■ **Assignment**:
In the items below, reproduce word for word the stretch from the line containing "Лилит, Правозащитная группа" through the line containing "Проект Апрель, Самарская".

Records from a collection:
╔══

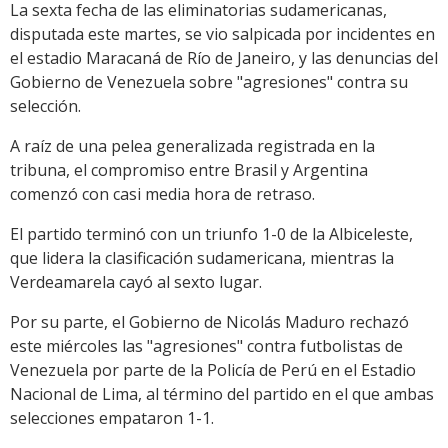
La sexta fecha de las eliminatorias sudamericanas,
disputada este martes, se vio salpicada por incidentes en
el estadio Maracaná de Río de Janeiro, y las denuncias del
Gobierno de Venezuela sobre "agresiones" contra su
selección.
A raíz de una pelea generalizada registrada en la
tribuna, el compromiso entre Brasil y Argentina
comenzó con casi media hora de retraso.
El partido terminó con un triunfo 1-0 de la Albiceleste,
que lidera la clasificación sudamericana, mientras la
Verdeamarela cayó al sexto lugar.
Por su parte, el Gobierno de Nicolás Maduro rechazó
este miércoles las "agresiones" contra futbolistas de
Venezuela por parte de la Policía de Perú en el Estadio
Nacional de Lima, al término del partido en el que ambas
selecciones empataron 1-1.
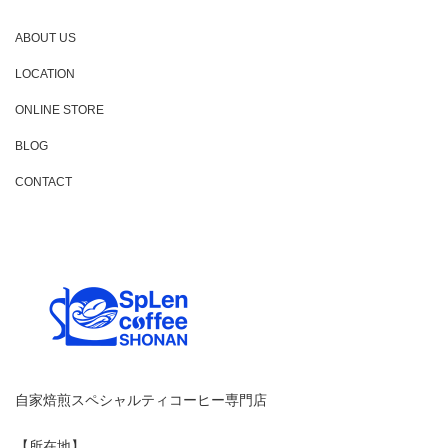
ABOUT US
LOCATION
ONLINE STORE
BLOG
CONTACT
自家焙煎スペシャルティコーヒー専門店
【所在地】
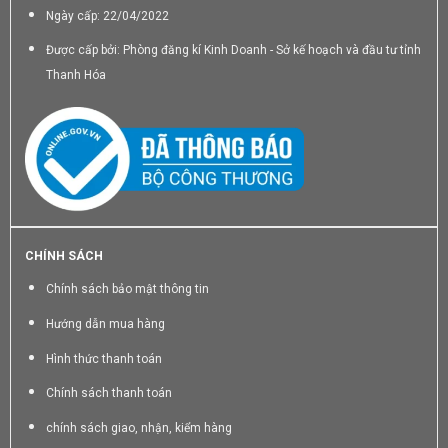
Ngày cấp: 22/04/2022
Được cấp bởi: Phòng đăng kí Kinh Doanh - Sở kế hoạch và đầu tư tỉnh
Thanh Hóa
CHÍNH SÁCH
Chính sách bảo mật thông tin
Hướng dẫn mua hàng
Hình thức thanh toán
Chính sách thanh toán
chính sách giao, nhận, kiểm hàng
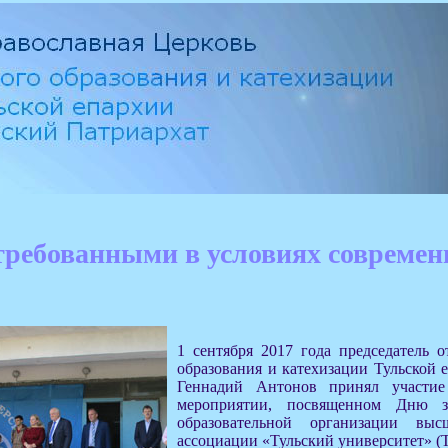
требованными в условиях современ
1 сентября 2017 года председатель о
образования и катехизации Тульской 
Геннадий Антонов принял участие
мероприятии, посвященном Дню 
образовательной организации выс
ассоциации «Тульский университет» 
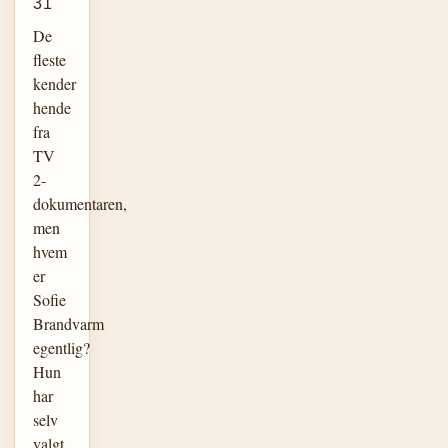
31
De
fleste
kender
hende
fra
TV
2-
dokumentaren,
men
hvem
er
Sofie
Brandvarm
egentlig?
Hun
har
selv
valgt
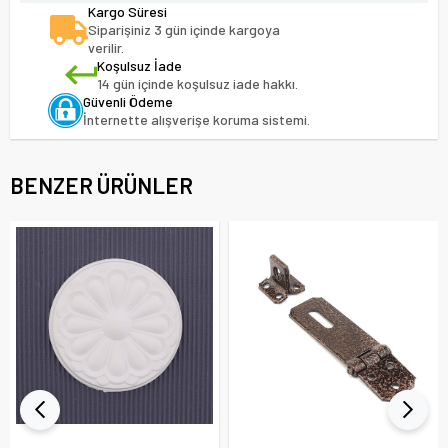
Kargo Süresi
Siparişiniz 3 gün içinde kargoya
verilir.
Koşulsuz İade
14 gün içinde koşulsuz iade hakkı.
Güvenli Ödeme
İnternette alışverişe koruma sistemi.
BENZER ÜRÜNLER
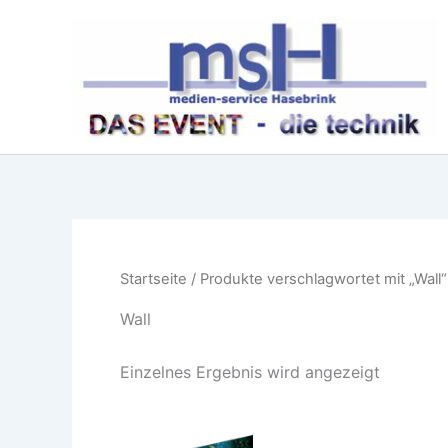
Zum
Inhalt
springen
Startseite
/ Produkte verschlagwortet mit „Wall“
Wall
Einzelnes Ergebnis wird angezeigt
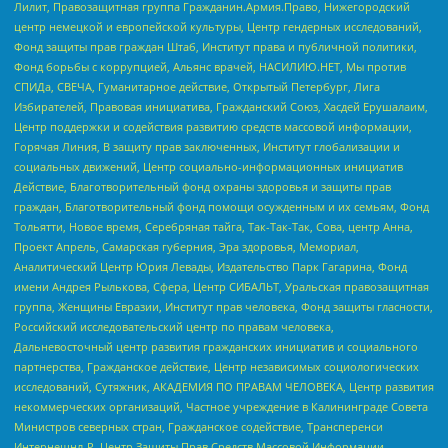
Лилит, Правозащитная группа Гражданин.Армия.Право, Нижегородский
центр немецкой и европейской культуры, Центр гендерных исследований,
Фонд защиты прав граждан Штаб, Институт права и публичной политики,
Фонд борьбы с коррупцией, Альянс врачей, НАСИЛИЮ.НЕТ, Мы против
СПИДа, СВЕЧА, Гуманитарное действие, Открытый Петербург, Лига
Избирателей, Правовая инициатива, Гражданский Союз, Хасдей Ерушалаим,
Центр поддержки и содействия развитию средств массовой информации,
Горячая Линия, В защиту прав заключенных, Институт глобализации и
социальных движений, Центр социально-информационных инициатив
Действие, Благотворительный фонд охраны здоровья и защиты прав
граждан, Благотворительный фонд помощи осужденным и их семьям, Фонд
Тольятти, Новое время, Серебряная тайга, Так-Так-Так, Сова, центр Анна,
Проект Апрель, Самарская губерния, Эра здоровья, Мемориал,
Аналитический Центр Юрия Левады, Издательство Парк Гагарина, Фонд
имени Андрея Рылькова, Сфера, Центр СИБАЛЬТ, Уральская правозащитная
группа, Женщины Евразии, Институт прав человека, Фонд защиты гласности,
Российский исследовательский центр по правам человека,
Дальневосточный центр развития гражданских инициатив и социального
партнерства, Гражданское действие, Центр независимых социологических
исследований, Сутяжник, АКАДЕМИЯ ПО ПРАВАМ ЧЕЛОВЕКА, Центр развития
некоммерческих организаций, Частное учреждение в Калининграде Совета
Министров северных стран, Гражданское содействие, Трансперенси
Интернешнл-Р, Центр Защиты Прав Средств Массовой Информации,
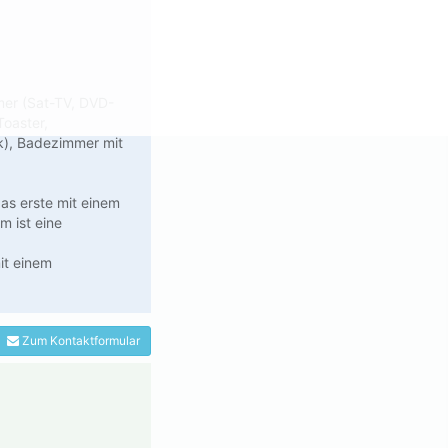
mmer (Sat-TV, DVD-
Toaster,
k), Badezimmer mit
das erste mit einem
m ist eine
it einem
Zum Kontaktformular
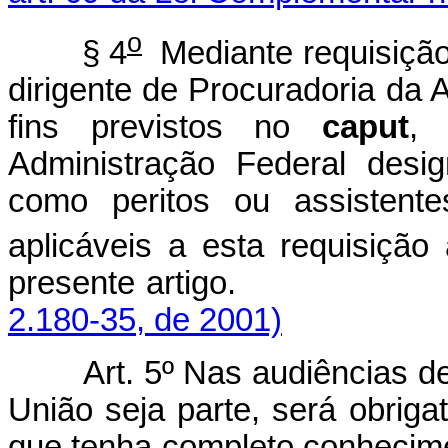
o
§ 4
Mediante requisiçã
dirigente de Procuradoria da 
fins previstos no
caput
, 
Administração Federal desi
como peritos ou assistente
aplicáveis a esta requisição
presente artigo
2.180-35, de 2001)
Art. 5º Nas audiências d
União seja parte, será obrig
que tenha completo conhecime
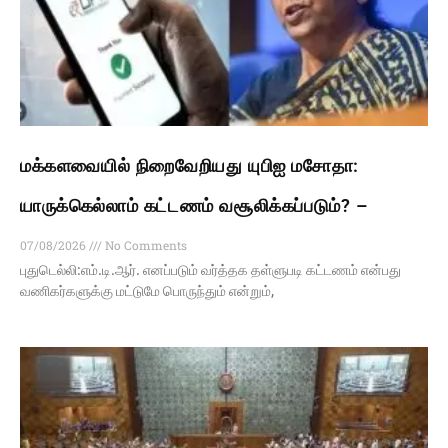
மக்களவையில் நிறைவேறியது யுபிஐ மசோதா:
யாருக்கெல்லாம் கட்டணம் வசூலிக்கப்படும்? –
07/08/2026
No Comments
புதுடெல்லி:எம்.டி.ஆர். எனப்படும் வர்த்தக தள்ளுபடி கட்டணம் என்பது
வணிகர்களுக்கு மட்டுமே பொருந்தும் என்றும்,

╚══

■ **Result of the exercise**:
Лилит, Правозащитная группа Гражданин.Армия.Право, Нижегородский
центр немецкой и европейской культуры, Центр гендерных исследований,
Фонд защиты прав граждан Штаб, Институт права и публичной политики,
Фонд борьбы с коррупцией, Альянс врачей, НАСИЛИЮ.НЕТ, Мы против
СПИДа, СВЕЧА, Гуманитарное действие, Открытый Петербург, Лига
Избирателей, Правовая инициатива, Гражданский Союз, Хасдей Ерушалаим,
Центр поддержки и содействия развитию средств массовой информации,
Горячая Линия, В защиту прав заключенных, Институт глобализации и
социальных движений, Центр социально-информационных инициатив
Действие, Благотворительный фонд охраны здоровья и защиты прав
граждан, Благотворительный фонд помощи осужденным и их семьям, Фонд
Тольятти, Новое время, Серебряная тайга, Так-Так-Так, Сова, центр Анна,
Проект Апрель, Самарская губерния, Эра здоровья, Мемориал,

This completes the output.